The tail duplication process begins by calculating the ICSE for each tail duplication candidate. Each control edge between a parent and child treegion is a potential candidate with the child being the target for duplication. After the ICSE has been calculated for each candidate, the best candidate is chosen for tail duplication. After duplication the effected treegions are reformed and the candidate list is updated. Tail duplication continues until either no more candidates exist or no more candidates are above the ICSE threshold. Discussion of this optimal threshold can be found in [1]. Under code-size or compile time constraints, treegion size may also be limited by the number of basic blocks and/or the number of instructions contained with in the treegion.

Treegion scheduling - Tree Traversal Scheduling

Due to the acyclic nature of treegions, the Haifa scheduler does not require any modifications to schedule treegions. We do however have a number of enhancements currently in development to improve the performance of treegion scheduling.

The goal of Tree Traversal Scheduling (TTS) is to speedup every execution path through the treegion. This is accomplished by prioritizing speculative instructions from different paths which compete for limited resources. Profile information is used to prioritize the scheduling of basic blocks within a treegion. Tree traversal scheduling consists of two steps (1) construction of the control/data dependence graph to perform instruction ordering and (2) scheduling of the instructions in the treegion.

For each treegion instructions are prioritized based on a.) execution frequency, b.) exit count heuristic to resolve ties from (a), and c.) data dependence height to resolve ties from (b). Heuristic (a) gives priority to the most frequently executed path. Heuristic (b) gives priority to instructions that help more exits, which has the potential to make more speculative instructions ready for execution.

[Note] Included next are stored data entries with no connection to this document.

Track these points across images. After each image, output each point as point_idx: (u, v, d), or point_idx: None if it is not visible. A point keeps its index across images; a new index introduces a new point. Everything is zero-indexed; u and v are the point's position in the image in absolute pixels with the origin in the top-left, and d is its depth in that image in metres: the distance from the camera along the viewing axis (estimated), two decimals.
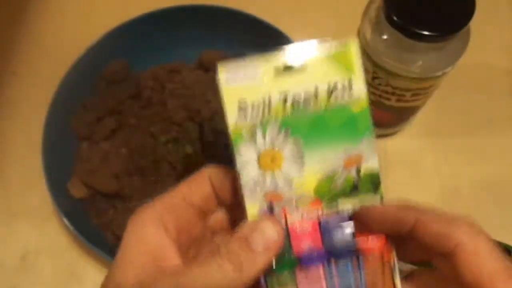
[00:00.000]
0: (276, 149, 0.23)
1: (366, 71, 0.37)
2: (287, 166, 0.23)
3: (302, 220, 0.23)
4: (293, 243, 0.23)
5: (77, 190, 0.40)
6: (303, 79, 0.23)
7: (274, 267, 0.22)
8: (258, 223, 0.22)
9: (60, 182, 0.39)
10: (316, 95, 0.23)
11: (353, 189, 0.23)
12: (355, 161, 0.23)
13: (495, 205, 0.42)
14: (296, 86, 0.23)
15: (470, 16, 0.31)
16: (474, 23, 0.32)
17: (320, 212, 0.23)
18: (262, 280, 0.23)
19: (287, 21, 0.42)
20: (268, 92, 0.23)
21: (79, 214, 0.39)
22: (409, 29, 0.31)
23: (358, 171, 0.24)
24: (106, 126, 0.41)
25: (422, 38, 0.31)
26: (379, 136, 0.45)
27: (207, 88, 0.41)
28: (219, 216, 0.26)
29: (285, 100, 0.23)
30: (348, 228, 0.23)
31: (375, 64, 0.35)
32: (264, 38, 0.41)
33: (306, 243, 0.23)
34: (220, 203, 0.26)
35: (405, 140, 0.45)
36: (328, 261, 0.23)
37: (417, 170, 0.44)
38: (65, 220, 0.36)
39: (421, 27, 0.31)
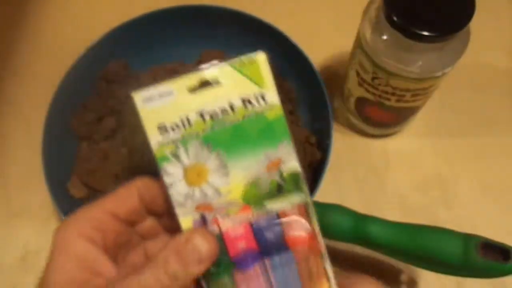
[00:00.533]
0: (201, 163, 0.25)
1: (366, 71, 0.37)
2: (213, 178, 0.25)
3: (234, 226, 0.25)
4: (229, 248, 0.25)
5: (77, 190, 0.40)
6: (218, 95, 0.25)
7: (212, 273, 0.24)
8: (190, 237, 0.23)
9: (60, 182, 0.39)
10: (232, 108, 0.25)
11: (278, 191, 0.25)
12: (276, 165, 0.25)
13: (495, 205, 0.42)
14: (212, 103, 0.24)
15: (470, 16, 0.31)
16: (474, 23, 0.32)
17: (250, 216, 0.25)
18: (204, 285, 0.24)
19: (287, 21, 0.42)
20: (185, 110, 0.24)
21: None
22: (409, 29, 0.31)
23: (281, 173, 0.25)
24: (106, 126, 0.41)
25: (422, 38, 0.31)
26: (379, 136, 0.45)
27: None
28: (149, 224, 0.27)
29: (203, 117, 0.24)
30: (277, 226, 0.25)
31: (375, 64, 0.35)
32: (264, 38, 0.41)
33: (241, 246, 0.25)
34: (151, 212, 0.26)
35: (405, 140, 0.45)
36: (263, 260, 0.25)
37: (417, 170, 0.44)
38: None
39: (421, 27, 0.31)
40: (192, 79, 0.24)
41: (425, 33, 0.31)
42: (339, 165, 0.44)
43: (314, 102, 0.40)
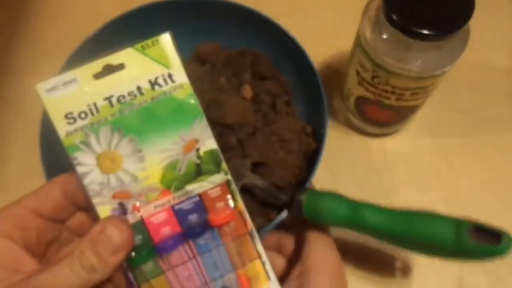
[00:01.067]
0: (113, 150, 0.24)
1: (365, 70, 0.37)
2: (128, 164, 0.24)
3: (156, 211, 0.24)
4: (152, 234, 0.24)
5: None
6: (124, 79, 0.24)
7: (135, 261, 0.24)
8: (104, 227, 0.22)
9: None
10: (139, 90, 0.24)
11: (197, 172, 0.25)
12: (193, 145, 0.24)
13: (495, 205, 0.42)
14: (119, 87, 0.24)
15: (470, 15, 0.31)
16: (474, 22, 0.32)
17: (171, 200, 0.25)
18: (130, 276, 0.24)
19: (287, 20, 0.42)
20: (92, 97, 0.24)
21: None
22: (409, 28, 0.31)
23: (198, 153, 0.25)
24: None
25: (421, 37, 0.31)
26: (379, 135, 0.45)
27: (203, 80, 0.41)
28: (79, 219, 0.27)
29: (110, 102, 0.24)
30: (200, 208, 0.25)
31: (375, 63, 0.35)
32: (261, 31, 0.41)
33: (164, 231, 0.24)
34: (79, 207, 0.26)
35: (405, 139, 0.45)
36: (188, 243, 0.25)
37: (416, 170, 0.44)
38: None
39: (421, 26, 0.31)
40: (96, 65, 0.24)
41: (425, 32, 0.31)
42: (338, 164, 0.44)
43: (310, 94, 0.40)
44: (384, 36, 0.34)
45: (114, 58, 0.24)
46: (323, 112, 0.37)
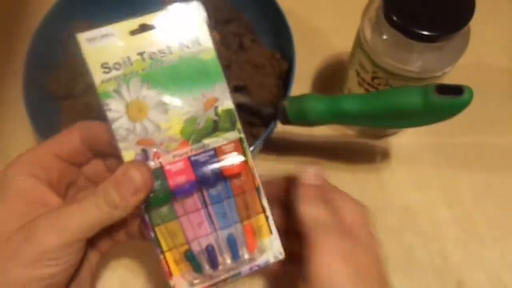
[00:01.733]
0: (141, 99, 0.26)
1: (365, 71, 0.37)
2: (153, 114, 0.26)
3: (174, 160, 0.27)
4: (169, 180, 0.26)
5: None
6: (157, 38, 0.27)
7: (150, 203, 0.26)
8: (127, 169, 0.24)
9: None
10: (169, 50, 0.27)
11: (214, 128, 0.27)
12: (212, 103, 0.27)
13: (495, 205, 0.42)
14: (151, 44, 0.26)
15: (470, 16, 0.31)
16: (474, 23, 0.32)
17: (189, 151, 0.27)
18: (146, 217, 0.26)
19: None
20: (126, 51, 0.26)
21: None
22: (409, 29, 0.31)
23: (216, 111, 0.27)
24: (82, 82, 0.41)
25: (421, 38, 0.31)
26: (380, 136, 0.45)
27: None
28: (93, 166, 0.29)
29: (142, 57, 0.26)
30: (215, 161, 0.27)
31: (375, 64, 0.35)
32: None
33: (180, 179, 0.27)
34: (97, 154, 0.28)
35: (405, 140, 0.45)
36: (202, 192, 0.27)
37: (416, 170, 0.44)
38: None
39: (421, 27, 0.31)
40: (133, 23, 0.26)
41: (425, 33, 0.31)
42: (338, 164, 0.44)
43: (273, 25, 0.43)
44: (384, 37, 0.34)
45: (149, 18, 0.26)
46: (288, 34, 0.40)
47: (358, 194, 0.43)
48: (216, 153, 0.27)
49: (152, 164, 0.26)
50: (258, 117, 0.39)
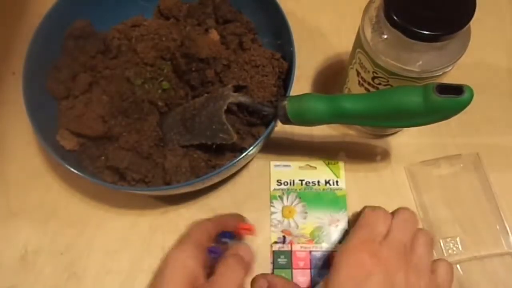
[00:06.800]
0: (292, 206, 0.42)
1: (366, 70, 0.37)
2: (297, 217, 0.42)
3: (300, 249, 0.40)
4: (293, 261, 0.40)
5: (67, 141, 0.40)
6: (313, 174, 0.43)
7: (274, 272, 0.40)
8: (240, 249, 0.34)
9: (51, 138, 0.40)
10: (318, 183, 0.43)
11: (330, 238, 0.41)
12: (335, 222, 0.42)
13: (495, 204, 0.42)
14: (309, 177, 0.43)
15: (470, 16, 0.31)
16: (474, 23, 0.32)
17: (312, 247, 0.41)
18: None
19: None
20: (293, 177, 0.43)
21: (74, 167, 0.37)
22: (409, 28, 0.31)
23: (336, 228, 0.41)
24: (82, 82, 0.42)
25: (422, 37, 0.31)
26: (380, 136, 0.45)
27: (172, 29, 0.43)
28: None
29: (301, 183, 0.43)
30: (326, 260, 0.40)
31: (375, 64, 0.35)
32: None
33: (300, 263, 0.40)
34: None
35: (405, 140, 0.45)
36: (311, 273, 0.40)
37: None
38: (65, 164, 0.36)
39: (421, 27, 0.31)
40: (302, 163, 0.44)
41: (425, 33, 0.31)
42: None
43: (273, 25, 0.43)
44: (385, 37, 0.34)
45: (312, 163, 0.44)
46: (287, 32, 0.41)
47: (358, 194, 0.43)
48: (328, 255, 0.40)
49: (286, 247, 0.40)
50: (258, 117, 0.40)
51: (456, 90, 0.29)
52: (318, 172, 0.43)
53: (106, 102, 0.40)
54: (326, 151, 0.44)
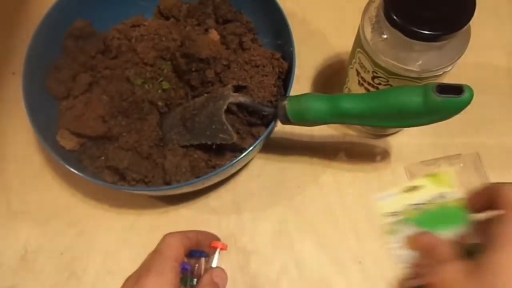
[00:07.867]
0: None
1: (366, 70, 0.37)
2: None
3: None
4: None
5: (67, 141, 0.40)
6: (421, 194, 0.40)
7: None
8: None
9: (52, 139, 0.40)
10: (430, 201, 0.39)
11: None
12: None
13: None
14: (419, 197, 0.40)
15: (470, 15, 0.31)
16: (474, 23, 0.32)
17: None
18: None
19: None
20: (403, 203, 0.40)
21: (74, 167, 0.37)
22: (409, 28, 0.31)
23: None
24: (82, 82, 0.42)
25: (421, 37, 0.31)
26: (380, 136, 0.45)
27: (172, 29, 0.43)
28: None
29: (412, 206, 0.39)
30: None
31: (375, 64, 0.35)
32: None
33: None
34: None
35: (405, 140, 0.45)
36: None
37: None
38: (65, 164, 0.36)
39: (421, 26, 0.31)
40: (407, 186, 0.41)
41: (425, 32, 0.31)
42: (338, 164, 0.44)
43: (273, 24, 0.43)
44: (385, 36, 0.34)
45: (418, 182, 0.40)
46: (287, 32, 0.41)
47: (358, 194, 0.43)
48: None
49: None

The algorithm for treegion scheduling is as follows: (1) For a treegion, sort the basic blocks according to a depth-first traversal order with the child block selected with the highest execution frequency. (2) Begin list scheduling blocks at the root basic block. (3) During the scheduling of a basic block, consider speculation for instructions dominated by this basic block. (4) Repeat step 3 until all basic blocks in the treegion have been scheduled.

The implementation currently resides on the branch.

Contributing

Checkout the sched-treegion branch.

When posting to the development lists, please mark messages and patches with [sched-treegion] in the subject. The usual contribution and testing rules apply. This branch is maintained by Chad Rosier.

Readings

Lots of useful information is present at the TINKER Microarchitecture and Compiler Research homepage. More relevant papers:

[1]
H. Zhou, and T.M. Conte, Code Size Efficiency in Global Scheduling for ILP Processors, Proceedings of the 6th Annual Workshop on the Interaction between Compilers and Computer Architectures (INTERACT-6), Cambridge, MA, February 2002.
[2]
H. Zhou, M. D. Jennings, and T. M. Conte, Tree Traversal Scheduling: A Global Scheduling Technique for VLIW/EPIC Processors, Proceedings of the 14th Annual Workshop on Languages and Compilers for Parallel Computing (LCPC'01), Cumberland Falls, KY, August 2001.
[3]
W. A. Havanki, S. Banerjia, and T. M. Conte, Treegion scheduling for wide-issue processors, Proceedings of the 4th International Symposium on High-Performance Computer Architecture (HPCA-4), Las Vegas, Feb. 1998.
[4]
S. Banerjia, W.A. Havanki, and T.M. Conte, Treegion scheduling for highly parallel processors, Proceedings of the 3rd International Euro-Par Conference (Euro-Par'97), Passau, Germany, pp.1074-1078, Aug. 1997.